As a method of organization, system has two primary means of navigation; scale and adaptability. Taken together, the performance of these mechanisms form the basis of the relative health of a system. Systems that can negotiate nimbly across scale and adapt to changing circumstances will prevail over those that do not, enhancing their resilience. Cities accomplish this through the use of districts.
A product of time is the development of feedback loops, which perform a similar role in systems that memory does in people. In cities, feedback loops are both a driver of how systems respond to future change - how they learn, but also manifest as the physical fabric of a place, forming a significant part of it’s identity.

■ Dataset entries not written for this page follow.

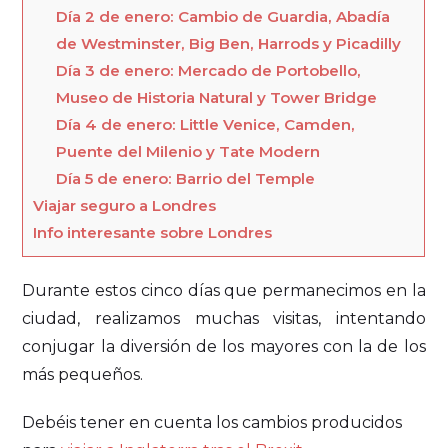
Día 2 de enero: Cambio de Guardia, Abadía
de Westminster, Big Ben, Harrods y Picadilly
Día 3 de enero: Mercado de Portobello,
Museo de Historia Natural y Tower Bridge
Día 4 de enero: Little Venice, Camden,
Puente del Milenio y Tate Modern
Día 5 de enero: Barrio del Temple
Viajar seguro a Londres
Info interesante sobre Londres
Durante estos cinco días que permanecimos en la
ciudad, realizamos muchas visitas, intentando
conjugar la diversión de los mayores con la de los
más pequeños.
Debéis tener en cuenta los cambios producidos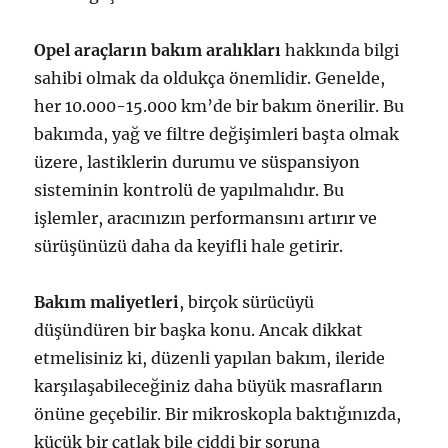
Opel araçların bakım aralıkları
hakkında bilgi
sahibi olmak da oldukça önemlidir. Genelde,
her 10.000-15.000 km’de bir bakım önerilir. Bu
bakımda, yağ ve filtre değişimleri başta olmak
üzere, lastiklerin durumu ve süspansiyon
sisteminin kontrolü de yapılmalıdır. Bu
işlemler, aracınızın performansını artırır ve
sürüşünüzü daha da keyifli hale getirir.
Bakım maliyetleri
, birçok sürücüyü
düşündüren bir başka konu. Ancak dikkat
etmelisiniz ki, düzenli yapılan bakım, ileride
karşılaşabileceğiniz daha büyük masrafların
önüne geçebilir. Bir mikroskopla baktığınızda,
küçük bir çatlak bile ciddi bir soruna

Situated in Savannah, Georgia, this thesis seeks to analyze the relationship between scale and memory within systems in order to understand their effect on the health of districts, specifically as it relates to their role as functional frameworks of daily living, repositories of culture, and power brokers between scales within cities.
–Bates Hagood
Probing Agriculture:
Urban agriculture and food production are contentious topics due to the failures of capitalism and modernism in addressing social capital related to communal sustainability, equality of resource allocation and food security. In the book ‘Freedom Farmers’, Monica White, an educator and advocator of environmental justice, connects the relationship between land and food to notions of freedom, viewing agriculture as “an instrument liberty and freedom”. The thesis views radical resistance as opportunities for systems intervention, by ‘hacking’ the system and transcending our design paradigms to offer alternatives that build towards longevity and sustainability of urban farming communities.

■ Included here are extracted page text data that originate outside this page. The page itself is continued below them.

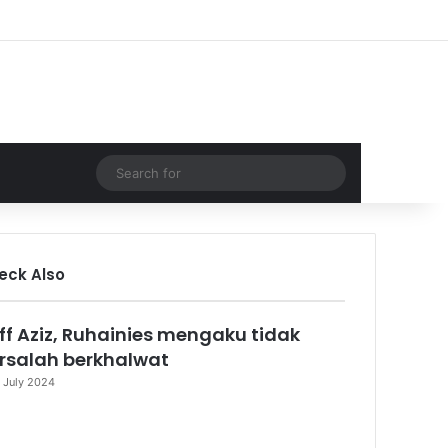
Facebook
YouTube
Instagram
TikTok
Log In
Random Article
Sidebar
Random Article
Switch skin
Search
for
eck Also
ose
iff Aziz, Ruhainies mengaku tidak
rsalah berkhalwat
 July 2024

Identifying the gaps of urban agriculture developments through systems thinking, the thesis will focus on creating a system through components design, drawing out relationships through urbanism and cartographic site studies, as well as its hybridization opportunities in interfacing with urban communities in Michigan. Last but not the least, it will propose a series of urban agriculture interventions that promote community resilience and circular economies through capacity building. The proposal aims to harness the power of multidisciplinary design in curating and inspiring holistic and convivial scenographic opportunities through civic hybridization, cultural hegemony, technological innovation, knowledge aggregation and collective commoning.
–Jamie Lee
Pysche Harbor:
Up in the sky, a mirrored world (Data world) is growing. Formless, boundariless, timeless, emotionless. ... With the help of the internet, UI, and behavioral economics, we burned out lives in vain to philistine, easy spread, free intellectual products. After COVID-19, suddenly, we found that we're sailing separately in our small boats(houses, apartments), communicating through the air, lacking a harbor for us to get together. We need a place to temporarily get away from the internet and have a short break together with our neighbors, and talk with each other. We need a new type of place. We live in a world full of systems, interacting with each other. We can get some hints from other systems either in history or contemporary when we need a solution. Le Corbusier responds to his time, calling for hygiene houses, he fought the main tread of over-decorated Beaux-Arts Schoology by returning to the original concept of architecture and learning from other well-adapted disciplines, industrial and engineering worlds. Learned from him, we can look at the concept and evolution of common space, and look at some cases in 4D hyperlocal. Finally, I will propose a prototype for this new place, I call it the "psyche harbor".